Nein - nicht die Flugzeuge, Piloten, Flightattendants oder Passagiere, sondern die Pollen. Alle Jahre, sobald die ersten Gräser, Bäume und Blumen blühen und sich die Mehrheit über den Frühling freut, beginnt für viele ein neuer Leidensweg: der Heuschnupfen. Normalerweise kann sich der menschliche Organismus ohne Probleme mit Stoffen arrangieren, mit denen er über Haut oder Atemwege in Kontakt kommt. Fehlt aber diese Fähigkeit oder ist diese eingeschränkt, kann es zu allergischen Reaktionen oder Entzündungen kommen.

Welches sind nun die Möglichkeiten, wenn man unter einer solchen Überempfindlichkeit leidet? (Die folgende Zusammenstellung soll nur einige Möglichkeiten aufzeigen und ist keineswegs abschliessend bzw. vollständig.)

  • Schulmedizinisch werden verschiedene Medikamente eingesetzt, die die überschiessenden Reaktionen des Organismus dämpfen, wie z.B. Antihistaminika, Mastzellenstabilisatoren oder Glucokortikoide. Es gibt auch die Möglichkeit mittels verschiedener Tests (Hauttest, Blutuntersuchungen oder Provokationstests) die allergie-auslösenden Stoffe zu bestimmen und allenfalls eine Hyposensibilisierung durchzuführen.

  • Auch die Komplementärmedizin bietet bei Heuschnupfen viele verschiedene Möglichkeiten. Als praktizierender Homöopath ist es wohl kaum erstaunlich, dass ich hier an erster Stelle die homöopathische Konstitutionsbehandlung erwähne. Diese hat zum Ziel, die bestehende Überempfindlichkeit zu reduzieren. Leider ist es für den Beginn einer solchen Behandlung beim Beginn des Pollenflugs bereits zu spät, um noch im selben Jahr einen grossen Erfolg zu verspüren, denn eine solche Behandlung dauert meist ein bis zwei Jahre. Oft werden aber auch homöopathische Mittel eingesetzt, um die auftretenden Symptome zu lindern (z.B. allium cepa, euphrasia, usw.)

  • Aus der Sparte der Phytotherapie wäre hier zum Beispiel ein Tee oder eine Frischpflanzentinktur aus Meisterwurzwurzeln, Ysopkraut, Augentrost, Estragon und Gundelrebe je zu gleichen Teilen einen Versuch wert. (2 mal täglich eine Tasse Tee oder 3 mal täglich ca. 20 Tropfen Frischpflanzentinktur).
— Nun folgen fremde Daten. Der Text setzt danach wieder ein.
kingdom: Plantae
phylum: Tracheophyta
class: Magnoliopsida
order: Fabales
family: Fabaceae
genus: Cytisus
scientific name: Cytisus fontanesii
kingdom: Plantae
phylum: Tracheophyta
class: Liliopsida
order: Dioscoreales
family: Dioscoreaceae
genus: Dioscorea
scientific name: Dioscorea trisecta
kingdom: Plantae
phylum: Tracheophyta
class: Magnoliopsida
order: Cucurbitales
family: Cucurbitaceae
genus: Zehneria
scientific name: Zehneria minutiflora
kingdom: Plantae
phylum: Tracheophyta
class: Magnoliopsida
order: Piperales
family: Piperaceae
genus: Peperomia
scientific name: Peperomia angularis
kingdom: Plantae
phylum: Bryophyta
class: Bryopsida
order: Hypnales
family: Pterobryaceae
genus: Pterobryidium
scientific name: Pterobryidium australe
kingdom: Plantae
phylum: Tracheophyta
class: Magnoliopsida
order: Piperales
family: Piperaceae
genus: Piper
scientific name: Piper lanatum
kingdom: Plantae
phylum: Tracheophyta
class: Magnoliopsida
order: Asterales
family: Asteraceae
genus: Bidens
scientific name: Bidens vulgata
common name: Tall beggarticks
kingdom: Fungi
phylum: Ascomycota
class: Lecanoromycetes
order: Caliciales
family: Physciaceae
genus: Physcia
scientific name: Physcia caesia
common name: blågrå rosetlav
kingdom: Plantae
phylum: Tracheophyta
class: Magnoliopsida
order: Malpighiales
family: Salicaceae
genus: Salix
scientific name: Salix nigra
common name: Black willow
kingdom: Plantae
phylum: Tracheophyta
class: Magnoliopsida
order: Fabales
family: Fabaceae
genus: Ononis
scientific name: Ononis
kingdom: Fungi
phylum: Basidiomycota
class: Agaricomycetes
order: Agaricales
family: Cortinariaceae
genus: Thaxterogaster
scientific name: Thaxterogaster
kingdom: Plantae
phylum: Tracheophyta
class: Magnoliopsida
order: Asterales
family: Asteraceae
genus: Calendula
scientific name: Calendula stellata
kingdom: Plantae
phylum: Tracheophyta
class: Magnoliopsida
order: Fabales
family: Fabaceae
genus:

Es empfiehlt sich, auch mit dieser Kur schon vor dem Pollenflug zu beginnen. Ebenfalls empfehlenswert ist ein Gemmo-Mundspray aus Johannisbeer-Knospenmazerat (ribes nigrum).

  • Die „grüne Apotheke“ empfiehlt viel Knoblauch, Zwiebeln und Meerrettich zu essen. Auch die Wirkung des Ginkgo-Extraktes wird lobend erwähnt. Vielerorts wird auch empfohlen, während dem Winter bis in den Frühling täglich 1-2 Teelöffel Bienenhonig aus der eigenen Umgebung in etwas Fruchtsaft verdünnt einzunehmen (Vorsicht bei Diabetikern).

  • Aus der anthroposophischen Medizin wäre hier das Medikament Gencydo (Weleda) zu erwähnen, das als Nasenspray oder Salbe erhältlich ist und aus Zitronen- und Quittensaft hergestellt wird. Diese Stoffe wirken zusammenziehend, sekretionshemmend und abschwellend auf die Schleimhäute.

  • Auch die chinesische Medizin vermeldet Erfolge in der Behandlung von Heuschnupfen mittels Akupunktur oder Ohrakupunktur, mit oder ohne Unterstützung durch chinesische Kräuter.

  • Weitere lindernde oder prophylaktische Massnahmen sind: Nasenspülungen mit Meersalzwasser, das Einreiben des Naseninneren mit Olivenöl, sich sowenig wie möglich im Freien aufhalten ( auch wenn dies schwer fällt), Schlafen mit geschlossenem Fenster, eine Eigenblutbehandlung oder das Planen eines Urlaubs am Meer oder im Hochgebirge in der Zeit, in der die Symptome am schlimmsten sind.